Thick and Thin

Jan. 17, 2002

By Josh Griffin
The Santa Clara

While many components came together in the Santa Clara women's soccer national championship run, the school could at least send a thank you card to the Central Valley Youth Soccer Club. As winner of three consecutive national age group championships, the Mercury honed the skills of seven players who played in this year's NCAA College Cup, including Santa Clara's three main cogs - senior defenders Danielle Slaton and Anna Kraus, and redshirt junior midfielder Aly Wagner.

The freshman class of 1998, featuring Slaton, Kraus, Wagner, and midfielder Kerry Cathcart, may be remembered forever as the class that brought Santa Clara the elusive national championship. The notion of such great talent coming together to play for a local school seems far-fetched, and coming down to the wire of the recruiting period, it seemed just as outrageous.
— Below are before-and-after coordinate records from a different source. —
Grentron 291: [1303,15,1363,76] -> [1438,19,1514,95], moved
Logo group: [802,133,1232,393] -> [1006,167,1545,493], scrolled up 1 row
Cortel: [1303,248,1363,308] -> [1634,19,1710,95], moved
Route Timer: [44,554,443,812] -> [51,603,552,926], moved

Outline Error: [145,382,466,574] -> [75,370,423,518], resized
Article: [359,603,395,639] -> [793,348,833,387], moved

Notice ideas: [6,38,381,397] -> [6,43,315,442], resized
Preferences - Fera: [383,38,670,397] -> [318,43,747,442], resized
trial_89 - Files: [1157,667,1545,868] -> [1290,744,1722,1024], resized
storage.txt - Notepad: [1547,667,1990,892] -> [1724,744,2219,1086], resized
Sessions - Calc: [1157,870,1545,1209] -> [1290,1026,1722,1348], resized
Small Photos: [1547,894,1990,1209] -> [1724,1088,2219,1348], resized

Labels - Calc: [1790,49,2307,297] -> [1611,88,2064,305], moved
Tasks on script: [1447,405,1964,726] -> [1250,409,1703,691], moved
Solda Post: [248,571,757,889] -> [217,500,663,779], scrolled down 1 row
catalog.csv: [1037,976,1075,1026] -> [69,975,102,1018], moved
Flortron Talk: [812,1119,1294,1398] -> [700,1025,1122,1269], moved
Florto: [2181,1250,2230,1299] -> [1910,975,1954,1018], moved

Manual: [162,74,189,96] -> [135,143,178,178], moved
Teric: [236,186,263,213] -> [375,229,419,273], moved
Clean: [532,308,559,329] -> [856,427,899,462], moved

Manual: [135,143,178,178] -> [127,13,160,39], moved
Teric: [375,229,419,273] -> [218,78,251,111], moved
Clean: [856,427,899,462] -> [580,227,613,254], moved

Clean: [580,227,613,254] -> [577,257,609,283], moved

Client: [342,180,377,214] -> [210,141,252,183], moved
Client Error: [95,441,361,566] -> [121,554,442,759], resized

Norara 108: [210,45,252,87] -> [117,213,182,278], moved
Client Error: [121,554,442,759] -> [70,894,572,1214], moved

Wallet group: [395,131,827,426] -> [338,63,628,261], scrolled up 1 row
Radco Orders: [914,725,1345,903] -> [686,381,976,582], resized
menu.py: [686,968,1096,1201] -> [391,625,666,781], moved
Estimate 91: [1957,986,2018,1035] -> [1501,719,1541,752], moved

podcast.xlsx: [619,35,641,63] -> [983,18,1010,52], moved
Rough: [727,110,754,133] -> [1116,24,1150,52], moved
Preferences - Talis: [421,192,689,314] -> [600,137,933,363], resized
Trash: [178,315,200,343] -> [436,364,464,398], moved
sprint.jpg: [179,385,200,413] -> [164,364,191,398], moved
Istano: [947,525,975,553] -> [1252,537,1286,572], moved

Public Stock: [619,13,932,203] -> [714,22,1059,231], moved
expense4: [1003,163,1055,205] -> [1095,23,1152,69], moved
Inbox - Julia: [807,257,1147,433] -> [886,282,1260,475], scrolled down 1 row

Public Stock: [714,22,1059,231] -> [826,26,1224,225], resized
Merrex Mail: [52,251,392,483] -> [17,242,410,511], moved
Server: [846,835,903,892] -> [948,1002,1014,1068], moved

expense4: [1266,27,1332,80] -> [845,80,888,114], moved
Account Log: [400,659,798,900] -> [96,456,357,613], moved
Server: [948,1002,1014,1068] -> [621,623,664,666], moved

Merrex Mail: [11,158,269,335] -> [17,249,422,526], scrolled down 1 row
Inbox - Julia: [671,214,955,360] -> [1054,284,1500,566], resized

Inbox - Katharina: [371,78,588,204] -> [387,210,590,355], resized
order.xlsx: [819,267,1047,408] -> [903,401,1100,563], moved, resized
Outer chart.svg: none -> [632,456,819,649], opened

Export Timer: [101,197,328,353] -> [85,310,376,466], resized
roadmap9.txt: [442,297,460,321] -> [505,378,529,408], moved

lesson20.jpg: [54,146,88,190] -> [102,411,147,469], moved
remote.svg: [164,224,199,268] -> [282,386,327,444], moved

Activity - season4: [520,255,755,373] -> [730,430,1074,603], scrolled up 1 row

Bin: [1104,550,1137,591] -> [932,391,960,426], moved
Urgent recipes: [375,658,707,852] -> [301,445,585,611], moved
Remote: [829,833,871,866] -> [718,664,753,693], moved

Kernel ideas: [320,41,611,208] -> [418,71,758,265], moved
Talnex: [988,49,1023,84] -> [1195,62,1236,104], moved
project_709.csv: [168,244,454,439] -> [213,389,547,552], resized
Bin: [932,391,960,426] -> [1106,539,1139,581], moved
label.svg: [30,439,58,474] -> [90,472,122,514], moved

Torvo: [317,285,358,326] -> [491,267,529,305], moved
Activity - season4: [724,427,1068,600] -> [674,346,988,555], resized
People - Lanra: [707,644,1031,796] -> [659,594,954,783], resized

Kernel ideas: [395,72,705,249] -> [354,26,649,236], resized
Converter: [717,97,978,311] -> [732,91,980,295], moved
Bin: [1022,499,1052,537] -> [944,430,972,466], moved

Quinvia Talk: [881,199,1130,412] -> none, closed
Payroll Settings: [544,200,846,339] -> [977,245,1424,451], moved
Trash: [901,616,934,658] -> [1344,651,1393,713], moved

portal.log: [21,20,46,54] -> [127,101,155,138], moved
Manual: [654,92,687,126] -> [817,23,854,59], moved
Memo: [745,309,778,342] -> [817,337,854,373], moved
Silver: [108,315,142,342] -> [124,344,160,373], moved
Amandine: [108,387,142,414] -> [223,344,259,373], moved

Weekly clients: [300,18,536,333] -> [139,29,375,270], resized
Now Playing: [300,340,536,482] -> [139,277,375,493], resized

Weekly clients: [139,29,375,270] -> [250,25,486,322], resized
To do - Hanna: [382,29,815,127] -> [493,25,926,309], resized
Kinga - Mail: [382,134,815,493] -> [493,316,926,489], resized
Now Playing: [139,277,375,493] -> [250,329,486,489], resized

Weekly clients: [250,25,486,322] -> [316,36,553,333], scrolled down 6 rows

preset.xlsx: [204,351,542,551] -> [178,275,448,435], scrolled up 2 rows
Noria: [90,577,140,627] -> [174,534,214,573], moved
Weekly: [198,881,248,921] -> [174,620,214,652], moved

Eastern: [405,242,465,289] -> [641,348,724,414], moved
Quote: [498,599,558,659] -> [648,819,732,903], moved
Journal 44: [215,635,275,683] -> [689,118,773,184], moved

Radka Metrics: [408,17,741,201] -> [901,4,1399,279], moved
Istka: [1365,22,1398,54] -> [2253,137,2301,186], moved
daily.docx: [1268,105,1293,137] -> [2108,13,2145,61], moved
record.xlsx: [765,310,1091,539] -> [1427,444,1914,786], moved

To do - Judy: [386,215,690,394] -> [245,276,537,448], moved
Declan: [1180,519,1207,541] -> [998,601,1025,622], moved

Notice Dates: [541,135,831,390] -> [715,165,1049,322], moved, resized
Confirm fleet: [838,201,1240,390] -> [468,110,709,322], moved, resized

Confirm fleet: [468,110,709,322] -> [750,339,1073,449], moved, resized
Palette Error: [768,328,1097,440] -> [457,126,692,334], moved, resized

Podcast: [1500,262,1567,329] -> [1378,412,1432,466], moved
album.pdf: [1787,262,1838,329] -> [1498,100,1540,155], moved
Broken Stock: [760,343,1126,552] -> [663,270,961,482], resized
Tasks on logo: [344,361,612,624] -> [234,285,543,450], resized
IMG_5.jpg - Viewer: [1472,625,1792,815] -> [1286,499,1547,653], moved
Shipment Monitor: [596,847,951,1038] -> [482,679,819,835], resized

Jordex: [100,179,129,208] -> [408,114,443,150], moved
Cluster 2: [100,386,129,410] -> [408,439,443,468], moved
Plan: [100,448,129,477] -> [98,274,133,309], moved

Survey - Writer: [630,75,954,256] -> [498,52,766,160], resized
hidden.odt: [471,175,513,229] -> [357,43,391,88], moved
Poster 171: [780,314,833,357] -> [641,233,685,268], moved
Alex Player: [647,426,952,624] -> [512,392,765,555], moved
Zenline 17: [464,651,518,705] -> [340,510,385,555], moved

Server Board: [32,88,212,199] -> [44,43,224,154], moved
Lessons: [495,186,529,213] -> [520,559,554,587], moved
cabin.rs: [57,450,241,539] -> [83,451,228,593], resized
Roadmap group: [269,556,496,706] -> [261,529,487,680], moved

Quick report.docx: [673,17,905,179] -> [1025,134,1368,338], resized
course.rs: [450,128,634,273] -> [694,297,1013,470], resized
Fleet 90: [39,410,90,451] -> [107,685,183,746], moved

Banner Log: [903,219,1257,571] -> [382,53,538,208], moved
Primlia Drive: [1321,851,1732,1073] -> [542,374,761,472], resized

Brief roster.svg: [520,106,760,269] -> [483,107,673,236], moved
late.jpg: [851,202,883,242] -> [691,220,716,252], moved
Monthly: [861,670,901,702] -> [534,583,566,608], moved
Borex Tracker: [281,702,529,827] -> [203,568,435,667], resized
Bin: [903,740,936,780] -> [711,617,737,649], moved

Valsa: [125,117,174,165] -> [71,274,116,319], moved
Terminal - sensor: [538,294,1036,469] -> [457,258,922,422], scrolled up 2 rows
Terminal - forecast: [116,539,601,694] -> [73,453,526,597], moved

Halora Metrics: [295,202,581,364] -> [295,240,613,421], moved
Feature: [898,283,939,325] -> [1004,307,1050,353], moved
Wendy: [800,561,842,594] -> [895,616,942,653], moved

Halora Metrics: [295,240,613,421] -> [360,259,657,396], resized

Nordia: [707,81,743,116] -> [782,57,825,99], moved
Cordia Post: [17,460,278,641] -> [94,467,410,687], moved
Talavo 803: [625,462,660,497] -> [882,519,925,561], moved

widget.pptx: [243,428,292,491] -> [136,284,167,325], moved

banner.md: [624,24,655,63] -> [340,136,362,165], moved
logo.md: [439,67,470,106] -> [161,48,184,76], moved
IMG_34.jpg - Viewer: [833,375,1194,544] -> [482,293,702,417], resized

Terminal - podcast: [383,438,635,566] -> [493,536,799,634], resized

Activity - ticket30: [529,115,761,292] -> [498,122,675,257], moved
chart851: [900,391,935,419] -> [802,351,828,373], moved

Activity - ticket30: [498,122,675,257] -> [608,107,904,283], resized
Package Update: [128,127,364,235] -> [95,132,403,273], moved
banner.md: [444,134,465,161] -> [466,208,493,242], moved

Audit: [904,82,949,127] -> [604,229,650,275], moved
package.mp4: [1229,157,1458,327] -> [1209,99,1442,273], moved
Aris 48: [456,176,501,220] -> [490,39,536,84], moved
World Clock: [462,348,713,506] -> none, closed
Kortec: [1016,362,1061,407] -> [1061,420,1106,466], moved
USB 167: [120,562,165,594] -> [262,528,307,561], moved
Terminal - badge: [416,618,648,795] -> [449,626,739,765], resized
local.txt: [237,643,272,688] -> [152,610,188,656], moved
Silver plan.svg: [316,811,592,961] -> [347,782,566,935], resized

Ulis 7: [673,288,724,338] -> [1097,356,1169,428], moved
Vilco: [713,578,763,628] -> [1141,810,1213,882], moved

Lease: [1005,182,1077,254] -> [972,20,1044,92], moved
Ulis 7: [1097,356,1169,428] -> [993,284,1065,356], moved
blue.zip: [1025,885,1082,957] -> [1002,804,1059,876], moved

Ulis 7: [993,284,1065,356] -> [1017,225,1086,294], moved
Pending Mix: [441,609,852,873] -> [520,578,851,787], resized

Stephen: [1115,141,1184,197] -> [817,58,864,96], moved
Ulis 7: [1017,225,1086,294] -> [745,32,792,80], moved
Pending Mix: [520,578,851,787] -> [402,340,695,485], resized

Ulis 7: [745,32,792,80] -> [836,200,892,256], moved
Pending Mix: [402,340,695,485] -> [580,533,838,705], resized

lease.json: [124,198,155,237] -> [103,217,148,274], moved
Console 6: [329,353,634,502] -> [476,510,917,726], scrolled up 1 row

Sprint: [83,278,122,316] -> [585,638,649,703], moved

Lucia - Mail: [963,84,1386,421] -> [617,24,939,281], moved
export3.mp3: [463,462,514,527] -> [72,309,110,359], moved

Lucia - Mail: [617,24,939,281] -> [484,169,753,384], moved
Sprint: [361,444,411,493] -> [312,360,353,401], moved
The first to commit to Santa Clara was Kraus who, coming out of a successful career at Saint Francis High School of Mountain View, chose the Mission Campus over Portland and Stanford. Kraus was determined to stay on the west coast, and only took three official visits (out of five allowed by the NCAA).

After Kraus came the surprising news that Slaton would turn down a dream of playing for the Tar Heels of North Carolina - the same North Carolina of 16 national championships, as well as the same North Carolina who Santa Clara defeated for its first ever national championship last month. While Santa Clara now claims a 2-13 all-time record against the Tar Heels, Santa Clara may have gained its first ever victory over UNC in luring Slaton to stay at home.

The final piece to the puzzle came when Wagner, who also played with Slaton at Presentation High School of San Jose, had a surprise change of heart, and chose the Broncos over Notre Dame, North Carolina, Virginia and Stanford, with Notre Dame as the runner-up.

"I felt going to a school like North Carolina would be the easy way out, and that I'd probably win a national championship there, but it wouldn't mean very much. I wanted to help a program achieve its first national championship," Wagner said from South Carolina, the day after netting a goal and an assist for Team USA in a 7-0 over Mexico, in which Slaton was a starting defender. Mission accomplished.

The threesome met some adversity in their opening years at Santa Clara, with disappointing finishes in 1998 and 1999, as well as injury problems. Wagner missed her freshman year recovering from a torn ACL in her left knee, and all three players missed substantial playing time due to injuries in the 2000 season. All the disappointment was washed away with this year's triumph, which included the national title and player of the year awards from SoccerBuzz, Soccer America and Honda, as well as first team All-America and academic All-America honors.

"Our team had so much heart, and everyone was there as a team, not as individuals. Additionally, with our tough schedule, we were put in a situation this year where we knew what to do in close games," Kraus said in pointing out the differences between past seasons and this year.

Wagner was a little more direct. "I felt it this year. I knew we would win [the national championship]. Everyone was playing for each other, and there was no selfishness. I felt in past years that the team really did not need me to come through in big games, and that definitely has affected my play," Wagner added.

All three took on new roles as leaders, and felt that it was important to bring the freshmen into the team as quickly as possible. This year's team featured ten freshmen on its roster of 22, and goalie Alyssa Sobolik, defenders Lana Bowen and Jessica Ballweg, midfielder Leslie Osborne, and forwards Bree Horvath and Taline Tahmassian all started the national championship game. Defender Holly Azevedo played a major role off the bench as well.

"In most team sports, the upperclassmen usually don't treat the freshmen too well," Kraus added. "On this team, we were all really close to the freshmen and team chemistry off the field was better than in past years."

Wagner shared the same sentiments. "We tried to lead by example and made an effort to relate to the younger players, taking them under our wing. We did a great job helping them assimilate into the team concept," Wagner added.

As their run together concluded on the ninth of December in Dallas, Wagner, Kraus and Slaton all have promising soccer futures. Kraus and Slaton will participate in the WUSA College All-Star camp in February, and both are likely high draft picks in the WUSA draft on Feb. 12. Wagner will return to Santa Clara as the only returning All-American and a preeminent favorite for every postseason player of the year award in her attempts to claim another national championship without Slaton and Kraus.

Wagner will not be alone. Soccer Buzz named six Broncos to their All-West regional team, four of whom will return next year. In addition to Wagner, sophomore midfielder Veronica Zepeda, junior midfielder Devvyn Hawkins and Osborne were recognized. The team will return six players who gained all-WCC recognition - Wagner, Zepeda, Osborne, Hawkins, Ballweg and Horvath.

More significant than the accolades is the experience of winning the elusive national title. In their seven previous appearances in the NCAA College Cup, Santa Clara, who often was the favorite going in, never reached the final.

"We all know what it takes to win. You cannot replace a Danielle Slaton or Anna Kraus, but they're only a few pieces to the puzzle," Wagner said. "I think we're going to be great next year."